=== Section Start ===

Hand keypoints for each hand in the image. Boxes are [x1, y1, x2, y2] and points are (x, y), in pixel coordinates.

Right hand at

=== Section End ===
=== Section Start ===

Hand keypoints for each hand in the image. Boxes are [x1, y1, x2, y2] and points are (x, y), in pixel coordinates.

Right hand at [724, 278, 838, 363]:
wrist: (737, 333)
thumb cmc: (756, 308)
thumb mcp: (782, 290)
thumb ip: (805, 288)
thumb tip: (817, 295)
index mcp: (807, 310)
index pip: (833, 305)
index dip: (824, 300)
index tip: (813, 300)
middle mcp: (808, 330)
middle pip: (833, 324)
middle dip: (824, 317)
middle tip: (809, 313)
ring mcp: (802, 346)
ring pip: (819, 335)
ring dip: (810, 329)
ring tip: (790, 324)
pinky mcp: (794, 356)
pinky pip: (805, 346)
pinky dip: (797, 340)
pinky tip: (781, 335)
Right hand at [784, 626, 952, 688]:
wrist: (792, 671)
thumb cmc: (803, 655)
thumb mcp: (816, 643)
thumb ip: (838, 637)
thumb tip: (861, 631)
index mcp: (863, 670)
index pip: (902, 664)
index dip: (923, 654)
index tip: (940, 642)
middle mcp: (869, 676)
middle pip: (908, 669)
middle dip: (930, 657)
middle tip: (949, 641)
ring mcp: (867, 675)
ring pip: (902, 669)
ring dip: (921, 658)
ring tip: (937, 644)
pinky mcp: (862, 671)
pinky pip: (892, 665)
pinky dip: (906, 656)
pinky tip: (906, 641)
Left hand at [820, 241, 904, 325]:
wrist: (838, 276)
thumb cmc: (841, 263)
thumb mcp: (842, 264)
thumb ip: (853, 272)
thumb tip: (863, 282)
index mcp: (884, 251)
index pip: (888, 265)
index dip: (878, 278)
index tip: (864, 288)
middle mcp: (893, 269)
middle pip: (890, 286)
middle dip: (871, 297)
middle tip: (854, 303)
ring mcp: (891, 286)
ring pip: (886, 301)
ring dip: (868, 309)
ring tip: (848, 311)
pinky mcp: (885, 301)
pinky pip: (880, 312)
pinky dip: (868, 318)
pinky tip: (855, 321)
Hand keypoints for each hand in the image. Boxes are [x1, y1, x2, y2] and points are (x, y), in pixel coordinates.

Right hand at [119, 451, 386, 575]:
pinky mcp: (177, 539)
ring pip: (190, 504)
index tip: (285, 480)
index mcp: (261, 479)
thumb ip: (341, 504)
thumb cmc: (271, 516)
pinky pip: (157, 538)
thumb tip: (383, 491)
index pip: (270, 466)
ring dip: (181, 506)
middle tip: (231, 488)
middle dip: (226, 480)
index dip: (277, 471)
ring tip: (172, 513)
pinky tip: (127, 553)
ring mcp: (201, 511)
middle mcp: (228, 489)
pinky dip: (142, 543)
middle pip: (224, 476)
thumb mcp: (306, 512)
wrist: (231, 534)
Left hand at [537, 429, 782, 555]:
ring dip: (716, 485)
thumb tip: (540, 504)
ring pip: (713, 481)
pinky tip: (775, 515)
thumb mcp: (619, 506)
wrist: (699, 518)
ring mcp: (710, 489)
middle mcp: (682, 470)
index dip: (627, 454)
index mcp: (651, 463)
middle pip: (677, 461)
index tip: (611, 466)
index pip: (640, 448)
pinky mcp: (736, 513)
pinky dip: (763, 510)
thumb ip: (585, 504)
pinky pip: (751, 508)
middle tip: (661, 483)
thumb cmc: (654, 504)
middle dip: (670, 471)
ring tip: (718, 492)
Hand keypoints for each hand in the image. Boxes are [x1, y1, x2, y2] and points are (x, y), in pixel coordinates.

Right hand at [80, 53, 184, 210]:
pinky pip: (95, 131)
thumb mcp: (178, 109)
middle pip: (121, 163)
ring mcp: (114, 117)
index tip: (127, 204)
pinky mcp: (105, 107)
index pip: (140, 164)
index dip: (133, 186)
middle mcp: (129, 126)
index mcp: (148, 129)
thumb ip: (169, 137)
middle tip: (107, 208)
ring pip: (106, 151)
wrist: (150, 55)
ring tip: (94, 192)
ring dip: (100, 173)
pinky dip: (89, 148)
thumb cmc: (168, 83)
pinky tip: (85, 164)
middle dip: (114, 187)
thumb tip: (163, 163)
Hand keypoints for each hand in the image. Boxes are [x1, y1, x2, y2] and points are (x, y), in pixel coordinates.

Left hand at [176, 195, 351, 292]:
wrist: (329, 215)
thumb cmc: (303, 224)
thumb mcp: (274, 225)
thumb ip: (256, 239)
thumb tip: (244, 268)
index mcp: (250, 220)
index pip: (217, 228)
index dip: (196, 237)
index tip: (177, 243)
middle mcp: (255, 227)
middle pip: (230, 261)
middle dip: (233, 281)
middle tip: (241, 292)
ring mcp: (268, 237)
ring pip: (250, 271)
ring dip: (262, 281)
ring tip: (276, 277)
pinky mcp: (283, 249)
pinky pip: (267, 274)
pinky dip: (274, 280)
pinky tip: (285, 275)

=== Section End ===

● Try it: Make a list of all lines in the data that contain "wrist".

● Exercise response:
wrist: (737, 333)
wrist: (792, 671)
wrist: (838, 276)
wrist: (231, 534)
wrist: (699, 518)
wrist: (150, 55)
wrist: (329, 215)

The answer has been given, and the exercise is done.